Kaşlarımı kaldırdım. "O dediğin mümkün değil Selenciğim."

Omuz silkti. "Niyeymiş? Kuzen ortak kuzen sonuçta." Ayağa kalkıp kırıta kırıta kapıya yöneldi.

Peşinden kalktım. "İğrençleşme. Bana baksana sen."

Kapıyı usulca kapatıp çıktı. Gözlerimi devirdim. Derin bir nefes alıp içimden Karan'ın bana ait olduğunu geçirdim. Selen'i çatlatmak için ve Karan'dan uzak dursun diye tanışma hikayemizi anlatırsam doğruca anneme anlatmış olurdum.

Ekranı kaydırıp WhatsAppa girdim. Karan'ıma mesaj yazdım.

"Çok güzel modeller baktım."

Birkaç saniye sonra cevap geldi.

"Atsana bakayım."

Beyaz olan hariç hepsini attım. Karşılığında sadece gülücük attı.

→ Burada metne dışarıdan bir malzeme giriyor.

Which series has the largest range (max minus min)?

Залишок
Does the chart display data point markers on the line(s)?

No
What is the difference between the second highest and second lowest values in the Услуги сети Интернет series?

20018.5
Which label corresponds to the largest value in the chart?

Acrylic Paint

"Nee?" yazıp gönderdim. Cevap gelmedi. Ben de sıkılıp aşağı indim. Hem Selen yarın bize yapışma konusunda ciddi mi, öğrenmiş olurdum.

Karan'dan

Ekrana gülümseyerek baktım. Onun üzerinde hayal etmeden duramazdım. Bir ömür boyunca her gün abiye giyinseydi keşke. Kendi kendime sırıttım. O günkü gibi güzel olacaktı bebeğim nişanda. Keşke benim olsa diye düşündüm. Keşkelerim bitmezdi. Annem seslenene kadar onu abiyeyle hayal etmeye devam ettim.

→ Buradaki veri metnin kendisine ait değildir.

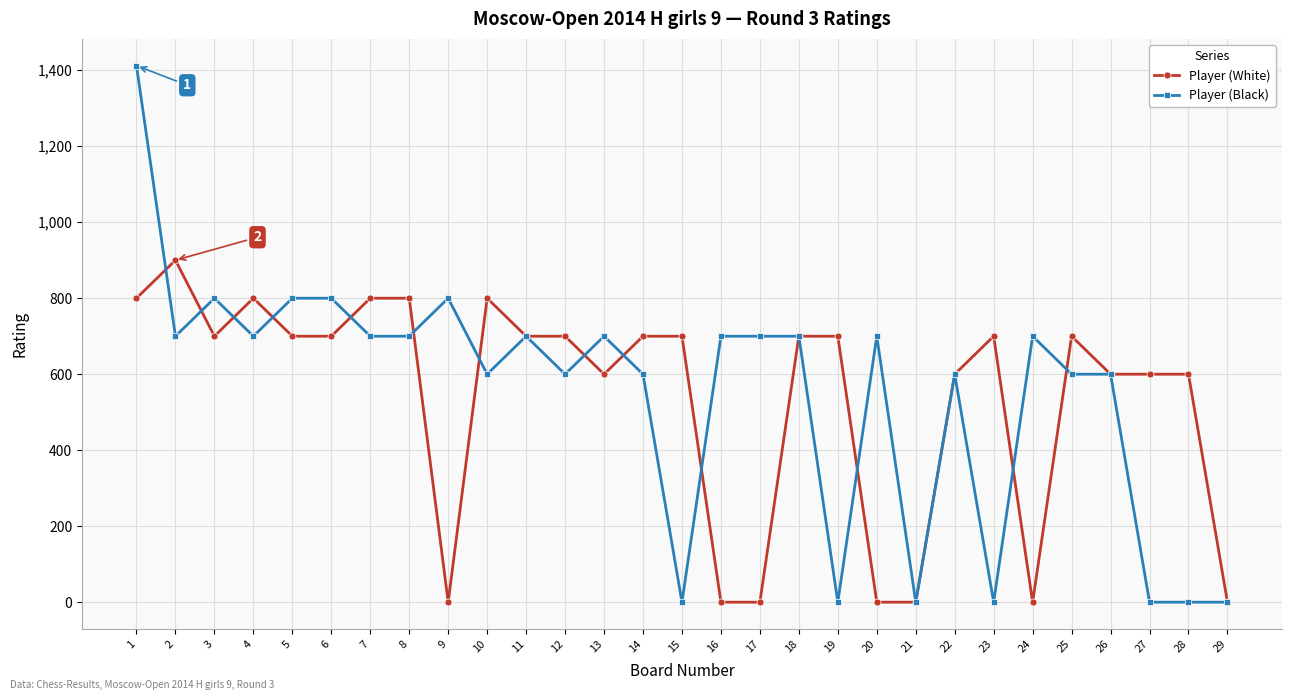

What is the value of the Player (Black) point at the 24th from the left?

700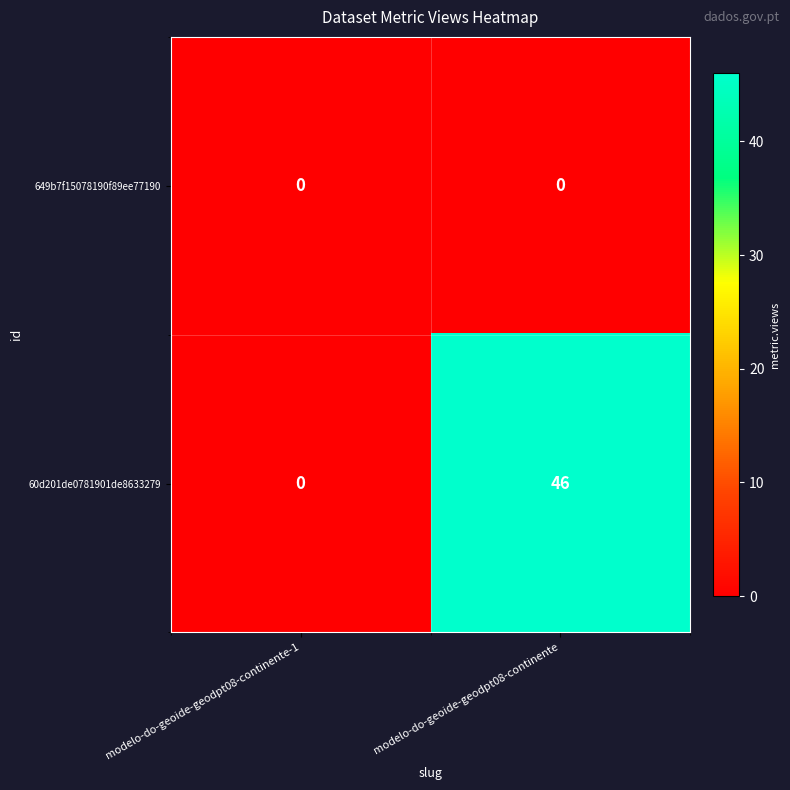

Between modelo-do-geoide-geodpt08-continente-1 and modelo-do-geoide-geodpt08-continente, which series saw the biggest shift?

60d201de0781901de8633279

Annem bir şeylerin ters gittiğini belli eden bir tınıyla ısrarla sesleniyordu. Telefonu kenara bırakıp salına salına aşağı indim. "Ne oldu?"

Elindeki gül buketini gösterdi iğrenerek. "Babandan gelmiş. Hem de nişan haftamda. Resmen terbiyesizlik. Bir de yazdığı nota bak. Aşk çiçeğim, yanında kim olursa olsun benimsin. Sen de biliyorsun." Buketi sertçe masaya bıraktı. Bir cevap veremedim. Yutkundum. Aklımdan geçenleri söylersem annem ortalığı yıkardı.

"Lütfen konuş babanla Karan. Beni rahat bıraksın. Ondan uzak, mutlu yaşamak istiyorum..." Sesi titriyordu. Ondan uzak derken gözleri doldu. Hala seviyordu, inkar etse bile. Kendisini genç kızlarla aldattığını bildiği halde seviyordu işte.

"Tamam. " dedim. "Sen üzülme yeter ki." Sımsıkı sarılıp göğsüme bastırdım. Yanağından süzülen gözyaşını elimin tersiyle sildim. Başını kaldırıp gözlerime bakmaya zorladım. "Mutlu olacağız anneciğim."

Yiğit neşeyle salona girdi. "Ben açım yemek ne zaman?"

Annem yüzünü saklayarak yukarı çıktı. Ben de küçük kardeşime döndüm. "Bilmem koş sor mutfaktaki ablalara."

Kaşlarını çattı. "O ablaların isimleri var."

Omuz silkip odama çıktım. Hafızamda tutmam gereken daha önemli isimler vardı. Odama girdiğim gibi telefonuma yöneldim.

Önce Nihal'e cevap yazdım. "Senin üzerinde daha güzel durur. " Sonra babamın telefon numarasını tuşladım.

"Alo baba uzatmadan lafa gireceğim. "

Ahizeden babamın kahkaha sesi yükseldi.
"Dur ben senin modunu yükseltecek bir şey söyleyeyim Karancığım. Bu cuma Alya Nihal Karaca'nın iş toplantısı var. Yapımcı tanıdıklarım var biliyorsun. Biz de orada olacağız. "

Söyleyeceklerim aklımda uçtu gitti. Sadece "Tamam" diyebildim. Babam tabi o peşinde koştuğu oyuncu kızla bizim artık kuzen olduğumuzu bilmiyordu.